>> BEGIN Passage shown

- Theatrical release poster
- Directed by: Ted Kotcheff
- Written by: Robert Klane
- Produced by: Victor Drai; Malcolm R. Harding;
- Starring: Tom Selleck; Don Ameche; Anne Jackson; Wendy Crewson; Christine Ebersole; Michael Murphy;
- Cinematography: Larry Pizer
- Edited by: Joan E. Chapman
- Music by: Michel Colombier
- Production company: Penta Pictures
- Distributed by: 20th Century Fox
- Release date: May 1, 1992;
- Running time: 109 minutes
- Country: United States
- Language: English
- Budget: $15 million
- Box office: $6.1 million

= Folks! =

1992 film by Ted Kotcheff

Folks! is a 1992 American black comedy film directed by Ted Kotcheff, written by Robert Klane and starring Tom Selleck as a selfish yuppie who takes in his parents after their house burns down. It was panned by critics, earning Selleck a nomination for the Golden Raspberry Award for Worst Actor and also underperformed at the box office.

==Plot==
Successful stockbroker Jon Aldrich is living a good life with his wife Audrey and their two kids Kevin & Maggie until he encounters his elderly father, Harry, who has dementia and has accidentally burned down his own house. He tries to get his sister Arlene (who has two sons Jerry & Steve but is an irresponsible gold digger) to take care of Harry and his wife Mildred but she won't even open the door. Consequently, Harry and Mildred have to move in with him and his family, causing his life to start going downhill.

The company Jon works for was apparently doing illegal things which he knew nothing of, but no one believes him therefore he loses his job. The problems for him continue to mount as Harry continues to cause much trouble and, because of that, his family becomes broke. Audrey moves out with the kids and they lose everything except their apartment. Furthermore, as a result of his severe senility, Harry continues to unintentionally injure Jon, causing him to get hearing loss, a broken hand and a broken foot when a car runs over it. He also loses a testicle. Plus, Harry endangers the lives of Kevin, Maggie and himself at one point by jaywalking in an intersection one morning while trying to take them for a walk without letting anyone know.

>> END Passage shown
>> BEGIN Entries

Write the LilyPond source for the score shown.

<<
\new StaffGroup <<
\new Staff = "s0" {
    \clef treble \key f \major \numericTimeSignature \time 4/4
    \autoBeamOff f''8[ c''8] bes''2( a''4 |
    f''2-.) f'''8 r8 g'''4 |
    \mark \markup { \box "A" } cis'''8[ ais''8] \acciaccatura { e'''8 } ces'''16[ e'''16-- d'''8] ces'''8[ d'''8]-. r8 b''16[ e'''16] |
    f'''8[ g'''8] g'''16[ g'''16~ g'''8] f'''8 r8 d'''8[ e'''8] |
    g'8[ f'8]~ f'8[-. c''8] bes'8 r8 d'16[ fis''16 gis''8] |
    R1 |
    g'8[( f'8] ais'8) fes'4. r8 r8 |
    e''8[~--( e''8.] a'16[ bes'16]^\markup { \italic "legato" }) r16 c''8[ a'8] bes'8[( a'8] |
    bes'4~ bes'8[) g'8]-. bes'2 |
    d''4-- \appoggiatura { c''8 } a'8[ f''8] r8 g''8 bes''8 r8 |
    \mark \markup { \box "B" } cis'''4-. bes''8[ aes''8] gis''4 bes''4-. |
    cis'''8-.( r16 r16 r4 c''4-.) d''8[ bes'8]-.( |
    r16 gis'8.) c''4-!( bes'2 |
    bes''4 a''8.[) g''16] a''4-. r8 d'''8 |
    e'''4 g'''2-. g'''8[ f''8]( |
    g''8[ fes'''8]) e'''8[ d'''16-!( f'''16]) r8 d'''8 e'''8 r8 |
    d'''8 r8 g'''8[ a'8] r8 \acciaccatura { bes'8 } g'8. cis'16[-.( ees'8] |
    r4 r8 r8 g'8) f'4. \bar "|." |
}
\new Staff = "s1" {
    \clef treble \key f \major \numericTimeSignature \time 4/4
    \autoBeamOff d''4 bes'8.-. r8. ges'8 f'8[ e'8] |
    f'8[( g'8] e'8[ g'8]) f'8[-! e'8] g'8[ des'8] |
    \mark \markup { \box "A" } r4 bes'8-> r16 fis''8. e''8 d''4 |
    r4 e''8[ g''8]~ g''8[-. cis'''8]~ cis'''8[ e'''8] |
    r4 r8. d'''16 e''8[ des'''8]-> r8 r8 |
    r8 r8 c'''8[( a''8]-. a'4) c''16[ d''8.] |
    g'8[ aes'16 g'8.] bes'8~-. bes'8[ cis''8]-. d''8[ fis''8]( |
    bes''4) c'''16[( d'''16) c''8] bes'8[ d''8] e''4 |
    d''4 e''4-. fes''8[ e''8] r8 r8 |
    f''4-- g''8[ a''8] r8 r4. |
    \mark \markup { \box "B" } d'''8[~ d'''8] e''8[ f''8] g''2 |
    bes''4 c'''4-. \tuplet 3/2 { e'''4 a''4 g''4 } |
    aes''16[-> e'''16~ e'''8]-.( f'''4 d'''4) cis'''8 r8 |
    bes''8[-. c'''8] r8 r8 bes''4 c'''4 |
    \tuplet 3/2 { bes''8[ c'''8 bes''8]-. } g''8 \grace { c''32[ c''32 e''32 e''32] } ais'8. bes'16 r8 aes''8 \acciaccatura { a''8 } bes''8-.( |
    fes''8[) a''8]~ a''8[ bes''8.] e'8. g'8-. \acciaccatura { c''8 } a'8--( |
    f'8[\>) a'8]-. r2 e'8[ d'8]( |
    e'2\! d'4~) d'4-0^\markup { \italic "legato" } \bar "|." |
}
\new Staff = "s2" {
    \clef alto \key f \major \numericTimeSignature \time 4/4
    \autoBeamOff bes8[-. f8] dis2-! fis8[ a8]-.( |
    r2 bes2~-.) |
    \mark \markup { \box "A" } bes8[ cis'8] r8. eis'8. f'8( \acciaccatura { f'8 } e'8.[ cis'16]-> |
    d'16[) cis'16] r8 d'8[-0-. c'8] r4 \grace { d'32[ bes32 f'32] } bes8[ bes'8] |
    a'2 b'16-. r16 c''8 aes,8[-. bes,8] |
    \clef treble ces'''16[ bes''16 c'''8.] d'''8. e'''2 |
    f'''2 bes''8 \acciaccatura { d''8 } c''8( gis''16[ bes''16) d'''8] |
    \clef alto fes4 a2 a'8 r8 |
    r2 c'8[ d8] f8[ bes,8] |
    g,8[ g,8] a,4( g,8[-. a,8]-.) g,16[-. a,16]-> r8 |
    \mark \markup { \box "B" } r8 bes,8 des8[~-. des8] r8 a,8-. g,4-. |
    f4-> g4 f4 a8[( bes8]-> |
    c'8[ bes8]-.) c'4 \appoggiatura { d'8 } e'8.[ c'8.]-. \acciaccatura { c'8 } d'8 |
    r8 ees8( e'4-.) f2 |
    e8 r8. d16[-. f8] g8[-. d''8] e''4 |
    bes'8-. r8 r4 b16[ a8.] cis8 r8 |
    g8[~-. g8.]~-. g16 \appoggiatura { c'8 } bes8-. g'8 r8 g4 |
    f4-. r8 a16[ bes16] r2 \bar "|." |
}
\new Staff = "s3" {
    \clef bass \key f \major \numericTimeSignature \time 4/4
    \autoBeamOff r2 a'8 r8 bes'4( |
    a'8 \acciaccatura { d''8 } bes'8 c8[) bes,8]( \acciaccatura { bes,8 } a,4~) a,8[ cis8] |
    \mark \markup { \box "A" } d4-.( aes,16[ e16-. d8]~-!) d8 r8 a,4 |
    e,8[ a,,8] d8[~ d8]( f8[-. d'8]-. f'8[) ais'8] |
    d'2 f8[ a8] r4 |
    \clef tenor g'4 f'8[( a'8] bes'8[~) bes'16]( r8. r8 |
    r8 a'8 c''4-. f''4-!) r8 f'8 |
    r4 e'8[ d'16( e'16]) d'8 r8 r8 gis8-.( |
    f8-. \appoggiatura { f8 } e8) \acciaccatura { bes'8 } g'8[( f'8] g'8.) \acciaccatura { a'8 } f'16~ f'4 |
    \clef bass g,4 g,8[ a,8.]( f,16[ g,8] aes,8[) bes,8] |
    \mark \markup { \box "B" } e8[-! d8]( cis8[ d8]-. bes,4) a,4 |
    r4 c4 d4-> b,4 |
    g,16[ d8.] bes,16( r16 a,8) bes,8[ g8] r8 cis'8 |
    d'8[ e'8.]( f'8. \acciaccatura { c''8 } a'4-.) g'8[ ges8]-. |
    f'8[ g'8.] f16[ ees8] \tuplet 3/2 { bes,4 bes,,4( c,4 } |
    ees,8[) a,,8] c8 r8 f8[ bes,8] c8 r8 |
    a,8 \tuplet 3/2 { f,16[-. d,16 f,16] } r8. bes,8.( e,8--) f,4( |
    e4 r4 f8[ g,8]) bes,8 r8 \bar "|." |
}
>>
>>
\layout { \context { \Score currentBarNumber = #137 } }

>> END Entries

What this exercise asks:
(a) Pull out every line of the records that contains the string "bass". Case counts.
(b) Proceed with the article on the film Folks!, picking up right after its final sentence.

Written answers:
(a)
    \clef bass \key f \major \numericTimeSignature \time 4/4
    \clef bass g,4 g,8[ a,8.]( f,16[ g,8] aes,8[) bes,8] |

(b)
Because of the whole mess, Jon slowly starts to lose his own sanity but in a brief moment of regaining his own, Harry tells him that he never wanted to burden him but he soon slips back into his state of dementia, where he is just consistently happy and often yells out "McDonald's". Jon talks with Mildred who also says that she and Harry never wanted to burden him. She then tells him that they have discussed it and they want him to help them die so he can collect the insurance money. He initially opposes this but eventually changes his tune.

Somehow ending up agreeing to volunteer to it, Jon helps Harry and Mildred try to commit suicide many unsuccessful times and halfway through the attempts Arlene shows up on his doorstep with both of her corpulent sons, needing a place to live. He initially refuses because she would not even open the door for Harry and Mildred but he eventually caves in and lets them stay. She also joins in on the attempts to help Harry and Mildred die, hoping for a cut of the insurance money. Her attempts are also unsuccessful.

Things slowly start looking up for Jon as Audrey eventually shows up to tell him that she was wrong for leaving and how much she loves the fact that he was willing to take in both Harry and Mildred. Upon her arrival she realizes all the injuries he has suffered since she saw last him, including the lost testicle. As they are reconciling, he realizes that Arlene, Harry and Mildred are gone and he knows they are going to try to commit suicide again with her help, so he tracks them down in an attempt to stop them which he successfully does but not without facing a bit more injury.

Jon eventually gets their lives on track. He and Audrey buy a house in the country and Harry and Mildred move in with them. Arlene is now with FBI agent Ed, a man who knows how to handle her misbehaving sons. Finally, it is revealed that Harry hasn't been yelling "McDonald's" because he was hungry, but because he bought stock in McDonnell Douglas many years ago, meaning he is worth tons of money.

==Cast==
- Tom Selleck as Jon Aldrich
- Don Ameche as Harry Aldrich, Jon’s father
- Anne Jackson as Mildred Aldrich, Jon’s mother
- Christine Ebersole as Arlene Aldrich, Jon’s younger sister
- Wendy Crewson as Audrey Aldrich, Jon’s wife
- Robert Pastorelli as Fred, a doorman
- Michael Murphy as Ed, an FBI agent
- Kevin Timothy Chevalia as Kevin Aldrich, Jon & Audrey's son
- Margaret Murphy as Maggie Aldrich, Jon & Audrey's daughter
- Joseph Miller as Jerry Aldrich, Arlene's first son and Jon’s nephew
- T.J. Parish as Steve Aldrich, Arlene's second son and Jon’s nephew
- Jon Favreau as Chicago Taxi Driver

== Production ==
Filming was done at Williams Island. Before Selleck was cast, Tim Robbins was offered one-million-dollars to star in the film, opposite Alan Arkin, but turned it down on the off-chance that Robert Altman's film The Player would receive a greenlight.

==Reception==
 Audiences surveyed by CinemaScore gave the film a grade of "C+" on scale of A+ to F.

Noted the Los Angeles Times, "If gays and lesbians think they're getting a bad rap in the movies, consider the filmic lot of the elderly. First Stop! Or My Mom Will Shoot, now Folks! Where are the Gray Panthers when you need them?"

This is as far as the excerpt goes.